Ne I Soprano, come scelsero lei per il ruolo di doppiatore?
Stefano De Sando – Doppiatore di Tony Soprano
Come sempre, dopo un provino. Duro come pochi altri. Forse solo per rifare Marlon Brando nel Padrino, al posto del grande Peppino Rinaldi, ho faticato così tanto.
I Soprano, una delle serie più acclamate del panorama seriale. Difficile arrivare allo stesso livello. Oggi però non vogliamo parlare delle ovvie qualità della serie, di cui abbiamo già sviscerato le parti salienti in molti articoli, ma di un altro aspetto molto interessante e spesso sottovalutato: il doppiaggio.

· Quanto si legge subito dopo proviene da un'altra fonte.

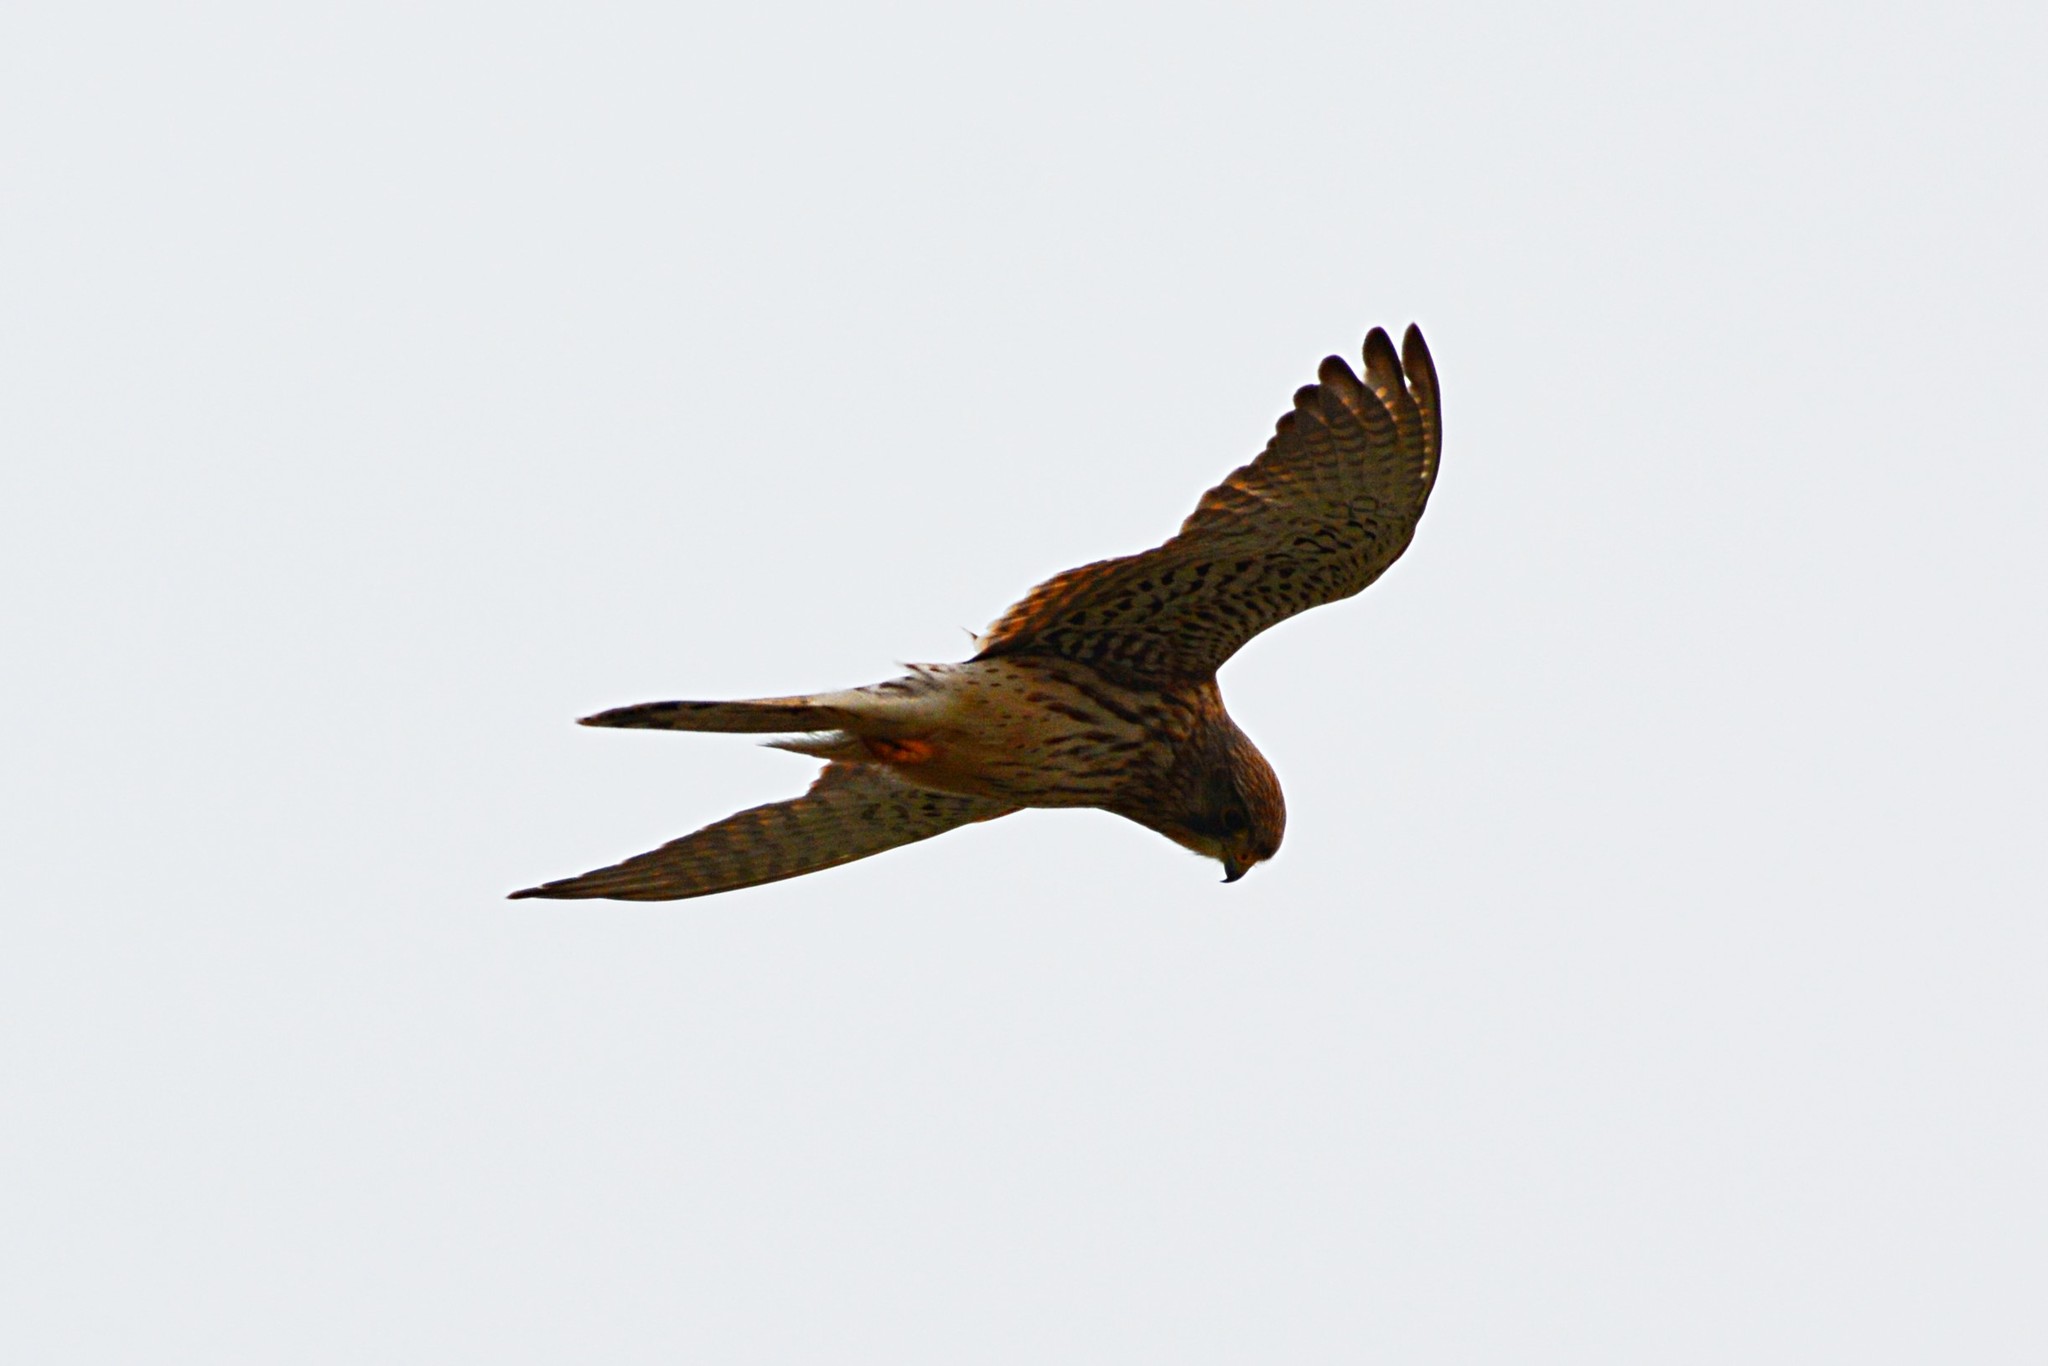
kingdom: Animalia
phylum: Chordata
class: Aves
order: Falconiformes
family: Falconidae
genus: Falco
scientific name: Falco tinnunculus
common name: Common kestrel
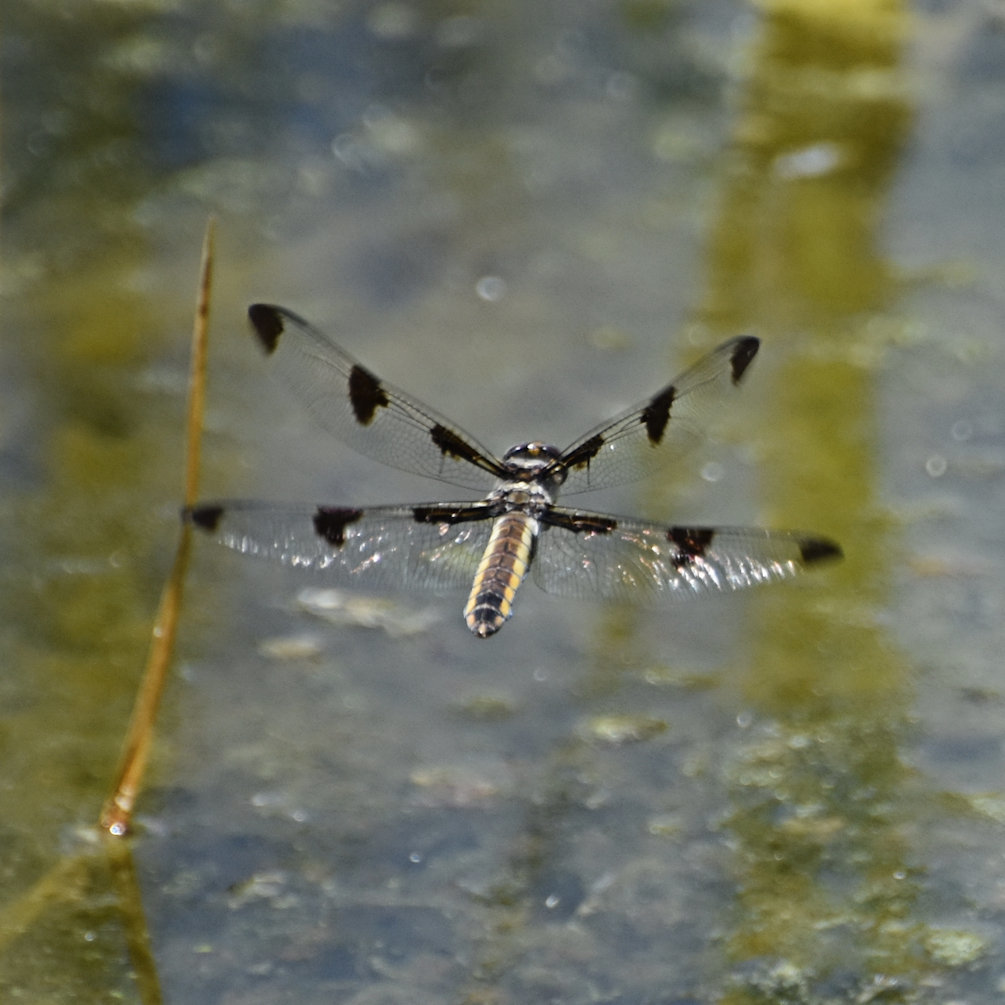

Tutti noi addicted conosciamo la frase di routine: “le serie bisogna vederle in originale, in italiano non rendono!”. Questo perché, anche se il doppiaggio italiano è uno dei migliori al mondo, funge comunque e inevitabilmente da filtro per la recitazione. Capita che la recitazione di un attore venga svilita da un doppiaggio sbagliato, anche se molto più spesso capita l’opposto, ossia che un buon doppiaggio renda un personaggio molto più riconoscibile. Uno degli esempi più celebri è quello della distintiva risata di Eddy Murphy, confezionata a tavolino dal mitico Tonino Accolla e neanche lontanamente simile all’ordinaria risata dell’attore newyorkese. Allo stesso modo, il doppiaggio de I Soprano contribuisce a veicolarne i messaggi e i temi in modo non solo efficace, ma in alcuni casi persino superiore all’originale.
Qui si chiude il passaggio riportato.